Thursday, July 8, 2010
 

Editorial


Should we lick our wounds?

By Dr. Charlene E. Reid

As gross as it sounds many animals lick their wounds. That is just a simple fact of nature. My son recently asked me why he couldn't lick the scrape on his arm after he fell, ( he's only five). To be honest I really didn't know why.

Are tissues, Band-aids, and a tube of neopsorin really substitutes for licking? Or do they run the risk of denying saliva one of its intended physiological functions?

What is Saliva?

Saliva is a fluid of mostly water which is secreted out of three pairs of salivary glands within the mou-th.These pairs are called the parotid, the submandibular and the sublingual glands. Indeed, these are the big three, responsible for every spit and every puddle of drool on one's pillow in the morning.

Now, what is the chemical composition of saliva? The stuff is mostly water (98 percent), and this portion of it is really somewhat inconsequential and no different from what comes out of the kitchen faucet.

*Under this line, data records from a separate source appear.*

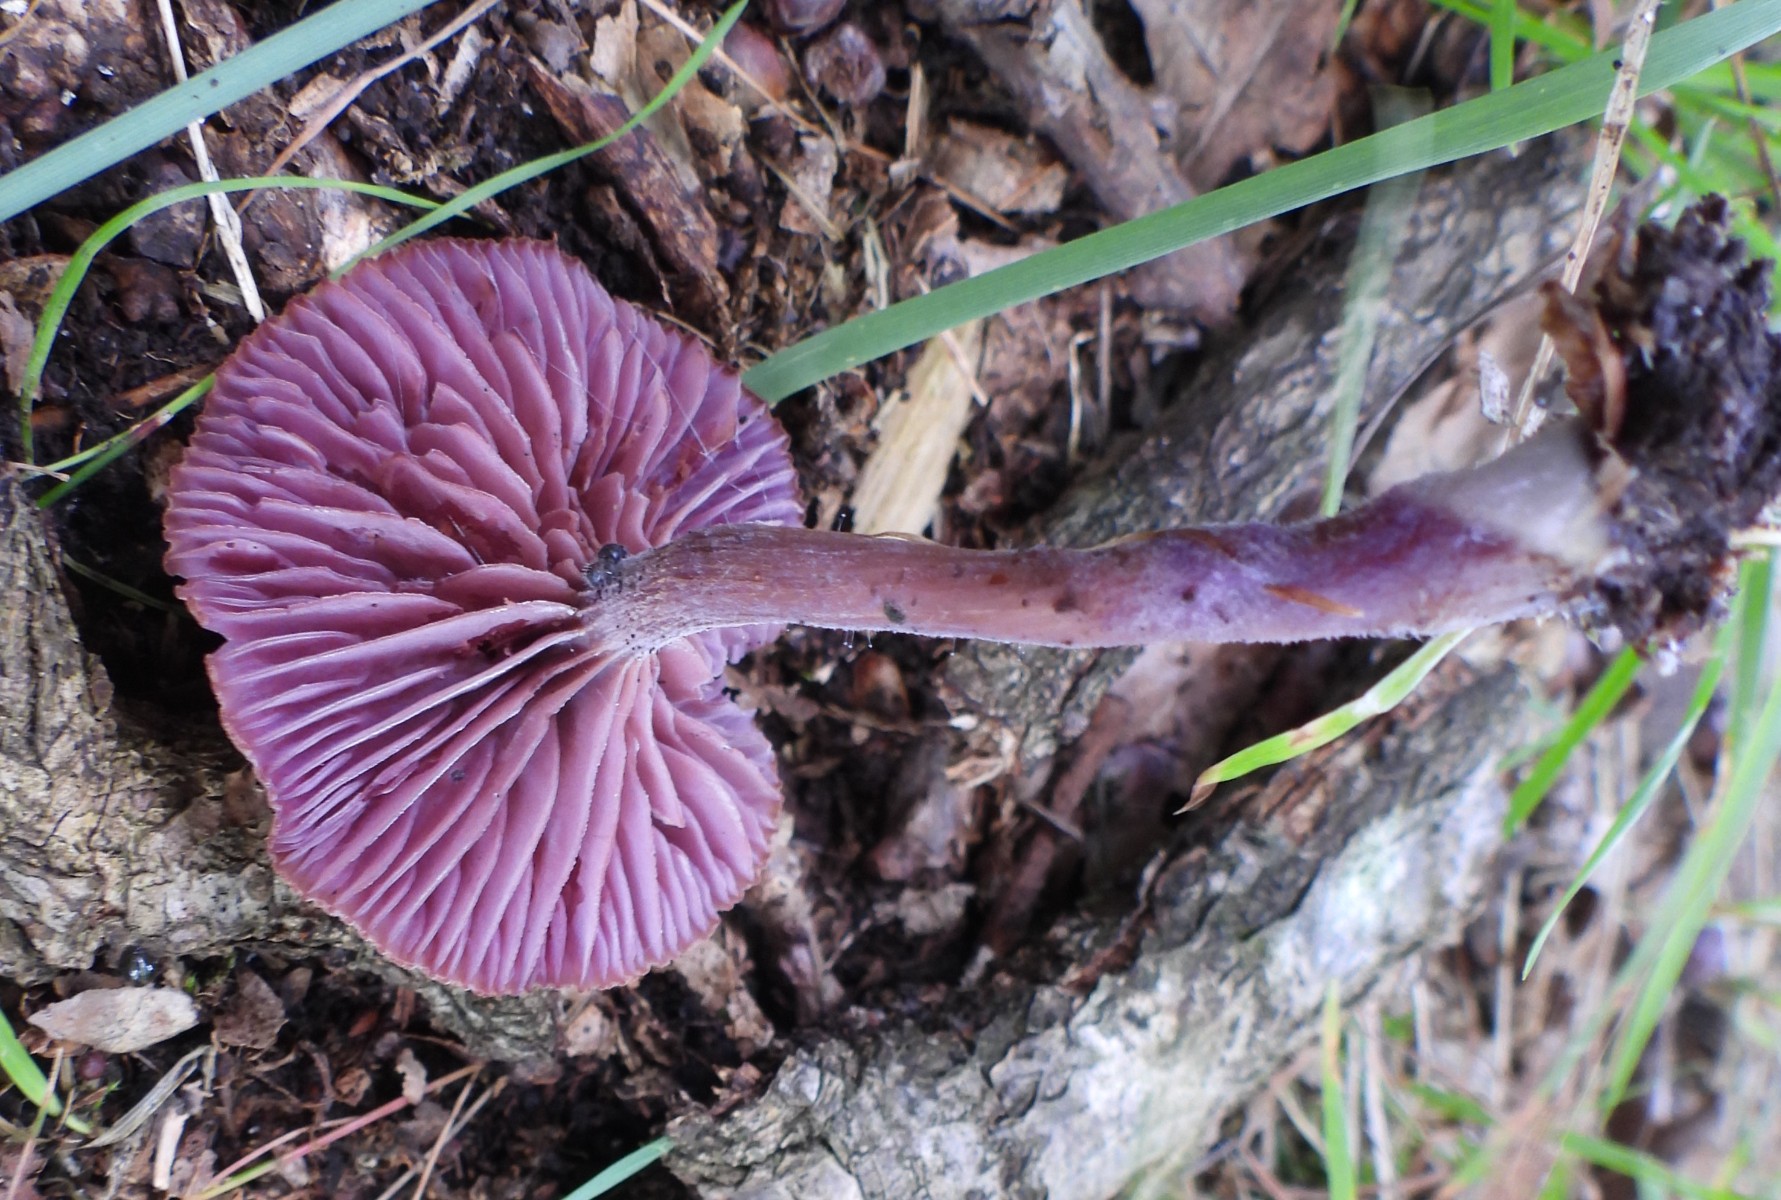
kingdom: Fungi
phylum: Basidiomycota
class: Agaricomycetes
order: Agaricales
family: Hydnangiaceae
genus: Laccaria
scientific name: Laccaria amethystina
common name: violet ametysthat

Obviously, if saliva was only water, one might as well just have a bottle of Sunny Isles laying around at all times for all the good it would do. Indeed, it's the remaining two percent that's the key to the importance of saliva.

This deceptively small portion contains several different chemicals - mucous, electrolytes, antibacterial compounds, and enzymes - all of which play their own particular role in one's mouth.

The enzymes in particular are pretty crucial, and one of them specifically: Ptyalin (from the amylase family of enzymes) serves to break down the starches in the food we eat, beginning the crucial processes of digestion long before the food ever reaches the stomach. It would surely be missed if it was gone.

The small amount of mucous within saliva turns it into what's called an alkaline chemical, meaning that it acts to neutralize acids in the mouth.

Why is this important? Well, when the urge is felt to vomit and the brain sends signals to the mouth to rapidly increase salivation, one should be grateful, because the acid from the stomach can be quite hazardous inside the mouth, throat and teeth. Saliva, in other words, protects the mouth from vomit.

Saliva acts to lubricate food in order to allow it to slide through the oesophagus without any unnecessary discomfort.

It allows one to taste what is being placed in the mouth.

It also aids in oral hygiene by cleaning unwanted microbes and bacteria from the mouth (the fact that the salivary glands slow down production during the night is the reason for "morning breath"), and the list goes on.

As for licking wounds... saliva definitely has an antibacterial element to it (and even trace amounts of hydrogen peroxide), which does, in fact, make it a bit more effective at cleaning wounds than actual water. In this light, perhaps this is one of its intended purposes that we simply don't use often enough. I think I'll stick to modern techniques.

Saliva is not just a gift to animals, but it is an important one to humans as well, and one that is far too often taken for granted.